At some point, xkcd cartoonist Randall Munroe is going to put out a book focusing on his map-related cartoons, isn’t he. The latest in his “Bad Map Projection” series (previously: All South Americas, Time Zones, Liquid Resize) is The Greenland Special, an equal-area projection except for Greenland, which uses Mercator. And I thought he was messing with us before.
The British Antarctic Survey—which despite its name focuses its attention on both polar regions—has released a new one-sheet map of Greenland and the European Arctic. The 1:4,000,000-scale map covers a region from Baffin Island to Novaya Zemlya to Scotland: a region that’s usually on the edges of maps of the Arctic and Europe rather than getting its own map. More importantly, it’s a very recent snapshot of a rapidly changing region: the retreating ice sheet in Greenland is revealing new landscapes. The map costs £12 and is available either folded or rolled from Stanfords and the Scott Polar Research Institute. [BBC]
NASA’s Jet Propulsion Laboratory: “New maps of Greenland’s coastal seafloor and bedrock beneath its massive ice sheet show that two to four times as many coastal glaciers are at risk of accelerated melting as previously thought. Researchers at the University of California at Irvine (UCI), NASA and 30 other institutions have published the most comprehensive, accurate and high-resolution relief maps ever made of Greenland’s bedrock and coastal seafloor. Among the many data sources incorporated into the new maps are data from NASA’s Ocean Melting Greenland (OMG) campaign.”
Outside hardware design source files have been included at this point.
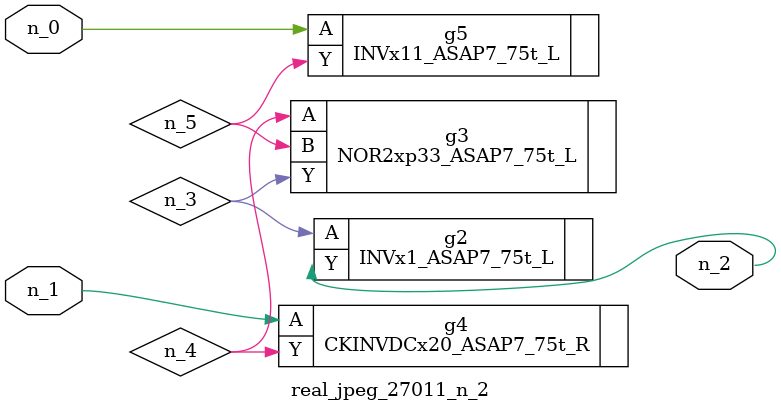
<source format=v>
module real_jpeg_27011_n_2 (n_1, n_0, n_2);

input n_1;
input n_0;

output n_2;

wire n_5;
wire n_4;
wire n_3;

INVx11_ASAP7_75t_L g5 ( 
.A(n_0),
.Y(n_5)
);

CKINVDCx20_ASAP7_75t_R g4 ( 
.A(n_1),
.Y(n_4)
);

INVx1_ASAP7_75t_L g2 ( 
.A(n_3),
.Y(n_2)
);

NOR2xp33_ASAP7_75t_L g3 ( 
.A(n_4),
.B(n_5),
.Y(n_3)
);


endmodule
</source>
The Arctic Journal reports on recent efforts to produce more detailed, systematic and accurate maps of Greenland.
Danish officials today announced promising initial results of a project using satellites to collect cartographic data faster and more efficiently than has been possible using aeroplanes.
The project involved using SPOT 6 and 7, two commercially operated European satellites, flying at an altitude of 700km to collect images of four specific areas […]. The pictures they returned over a two-year period beginning in 2015 each measure 360 square km. Objects as small as 1.5 m can be discerned in the pictures, making them detailed enough to be used to make precise, high-resolution maps.
Cartographers are now in the process of turning the data into finished, on-line maps. The maps themselves are expected to publicly available by autumn. But, even before that, the data gathered by the satellites will be placed on-line.
Lois Parshley’s essay on the last unmapped, mysterious places—Greenlandic fjords, the slums of Haiti, the ocean’s depths, black holes in space—is a long read worth reading. Originally published last month as “Here Be Dragons: Finding the Blank Spaces in a Well-Mapped World” in the Virginia Quarterly Review, it’s been reprinted by the Guardian, in an edited, tighter version, as “Faultlines, Black Holes and Glaciers: Mapping Uncharted Territories.”
NASA: “NASA researchers have helped produce the first map showing what parts of the bottom of the massive Greenland Ice Sheet are thawed— key information in better predicting how the ice sheet will react to a warming climate.”